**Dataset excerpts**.
◆ ◆ ◆ ◆ ◆ ◆ ◆
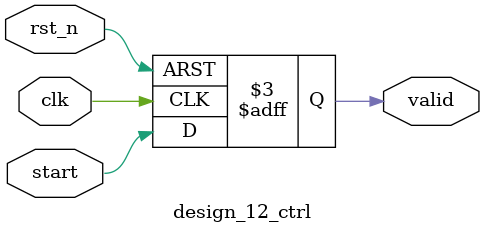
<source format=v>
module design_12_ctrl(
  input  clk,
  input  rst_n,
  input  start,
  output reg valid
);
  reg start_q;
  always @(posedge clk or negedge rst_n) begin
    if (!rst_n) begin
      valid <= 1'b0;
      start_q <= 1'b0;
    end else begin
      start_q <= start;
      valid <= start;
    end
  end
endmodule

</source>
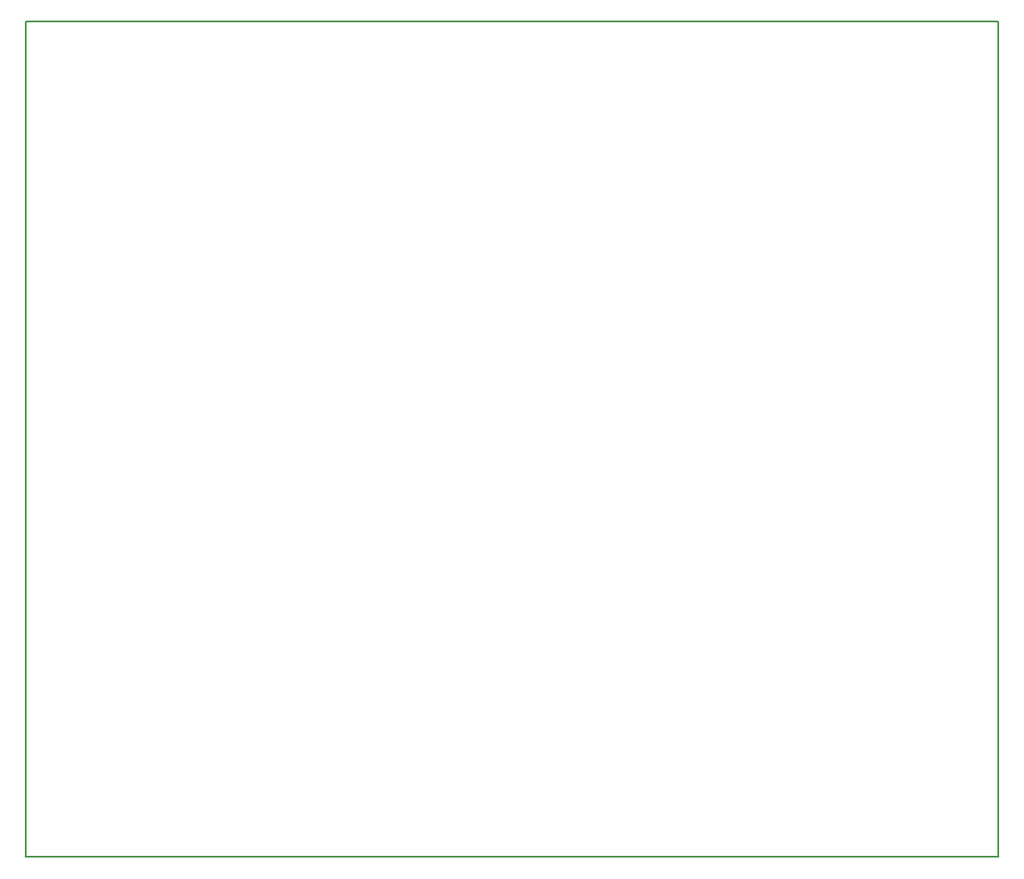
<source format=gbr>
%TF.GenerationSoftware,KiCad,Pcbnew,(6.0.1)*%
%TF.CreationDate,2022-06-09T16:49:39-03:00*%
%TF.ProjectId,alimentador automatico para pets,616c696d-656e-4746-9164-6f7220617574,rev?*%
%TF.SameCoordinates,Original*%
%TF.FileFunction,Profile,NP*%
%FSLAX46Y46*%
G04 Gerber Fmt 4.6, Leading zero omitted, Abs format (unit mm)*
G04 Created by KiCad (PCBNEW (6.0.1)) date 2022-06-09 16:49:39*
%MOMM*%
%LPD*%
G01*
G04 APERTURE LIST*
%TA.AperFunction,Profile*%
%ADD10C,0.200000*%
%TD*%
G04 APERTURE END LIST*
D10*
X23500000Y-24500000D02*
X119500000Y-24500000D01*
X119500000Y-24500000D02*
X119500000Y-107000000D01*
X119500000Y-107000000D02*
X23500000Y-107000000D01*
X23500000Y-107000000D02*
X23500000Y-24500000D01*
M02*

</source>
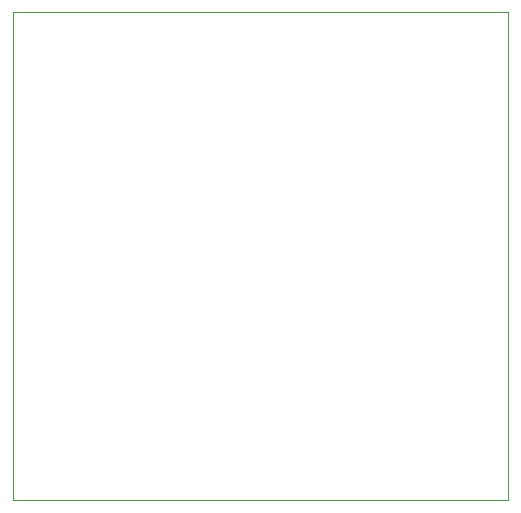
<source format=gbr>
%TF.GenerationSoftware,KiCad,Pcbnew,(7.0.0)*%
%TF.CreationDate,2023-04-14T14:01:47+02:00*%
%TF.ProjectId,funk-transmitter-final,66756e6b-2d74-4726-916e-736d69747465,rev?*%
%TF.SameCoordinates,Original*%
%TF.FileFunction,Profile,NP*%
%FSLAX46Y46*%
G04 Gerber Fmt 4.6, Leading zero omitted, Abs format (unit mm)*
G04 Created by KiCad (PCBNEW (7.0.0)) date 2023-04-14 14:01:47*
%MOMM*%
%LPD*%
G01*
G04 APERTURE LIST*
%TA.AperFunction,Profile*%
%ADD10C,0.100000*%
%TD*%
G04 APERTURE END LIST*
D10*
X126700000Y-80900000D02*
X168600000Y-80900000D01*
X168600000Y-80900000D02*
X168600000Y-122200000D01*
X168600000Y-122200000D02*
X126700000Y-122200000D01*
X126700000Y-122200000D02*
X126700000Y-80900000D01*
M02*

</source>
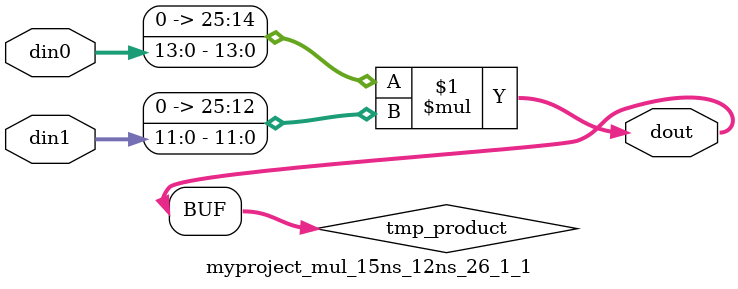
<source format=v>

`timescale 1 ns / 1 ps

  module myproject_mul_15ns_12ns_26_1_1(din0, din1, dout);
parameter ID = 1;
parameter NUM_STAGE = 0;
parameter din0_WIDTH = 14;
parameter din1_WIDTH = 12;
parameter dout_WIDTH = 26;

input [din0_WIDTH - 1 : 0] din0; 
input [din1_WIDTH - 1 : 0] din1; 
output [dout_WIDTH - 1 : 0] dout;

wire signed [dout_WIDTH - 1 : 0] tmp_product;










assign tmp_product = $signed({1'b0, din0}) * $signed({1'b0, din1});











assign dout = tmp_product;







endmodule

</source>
◆ ◆ ◆ ◆ ◆ ◆ ◆
**Task goal**.
Each line above that contains the string "begin" should be copied.

**Response**.
  always @(posedge clk or negedge rst_n) begin
    if (!rst_n) begin
    end else begin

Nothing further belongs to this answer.